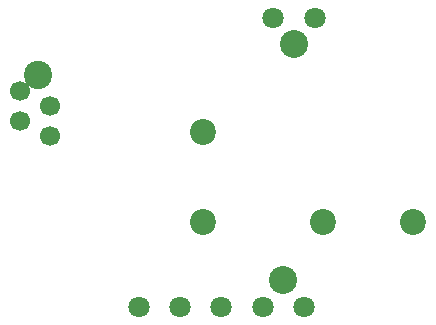
<source format=gbr>
G04 #@! TF.FileFunction,Soldermask,Bot*
%FSLAX46Y46*%
G04 Gerber Fmt 4.6, Leading zero omitted, Abs format (unit mm)*
G04 Created by KiCad (PCBNEW 4.0.7-e2-6376~58~ubuntu16.04.1) date Fri Apr  6 19:10:20 2018*
%MOMM*%
%LPD*%
G01*
G04 APERTURE LIST*
%ADD10C,0.100000*%
%ADD11C,1.797000*%
%ADD12C,2.381000*%
%ADD13C,2.200000*%
%ADD14C,1.700000*%
%ADD15C,2.400000*%
G04 APERTURE END LIST*
D10*
D11*
X166870260Y-96019620D03*
X163370260Y-96019620D03*
D12*
X165120260Y-98249620D03*
D13*
X157416500Y-113317020D03*
X167576500Y-113317020D03*
X175196500Y-113317020D03*
X157416500Y-105697020D03*
D11*
X162463120Y-120462040D03*
X165963120Y-120462040D03*
D12*
X164213120Y-118232040D03*
D11*
X158963120Y-120462040D03*
X155463120Y-120462040D03*
X151963120Y-120462040D03*
D14*
X141945360Y-104749600D03*
X141945360Y-102209600D03*
X144485360Y-103479600D03*
X144485360Y-106019600D03*
D15*
X143445360Y-100809600D03*
M02*

</source>
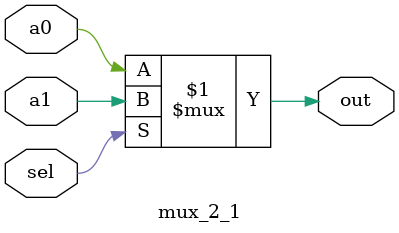
<source format=v>
/*
   Assignment No. - 6
   Problem No. - 1
   Semester - 5 (Autumn 2021-22)
   Group No. - 30
   Group Members - Vanshita Garg (19CS10064) & Ashutosh Kumar Singh (19CS30008)
*/

`timescale 1ns / 1ps

// 2x1 mux module
module mux_2_1 (input a0, input a1, input sel, output out);
    /*
      Input and output ports :
      a0 - first input (selected when sel = 0)
      a1 - second input (selected when sel = 1)
      sel - the select line
      out - the output depending on the select line
    */ 
    
    assign out = (sel) ? a1 : a0;

endmodule

</source>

Task: Work out how many lines in the records include "format". Only the number should be given.

Result for this exercise: 3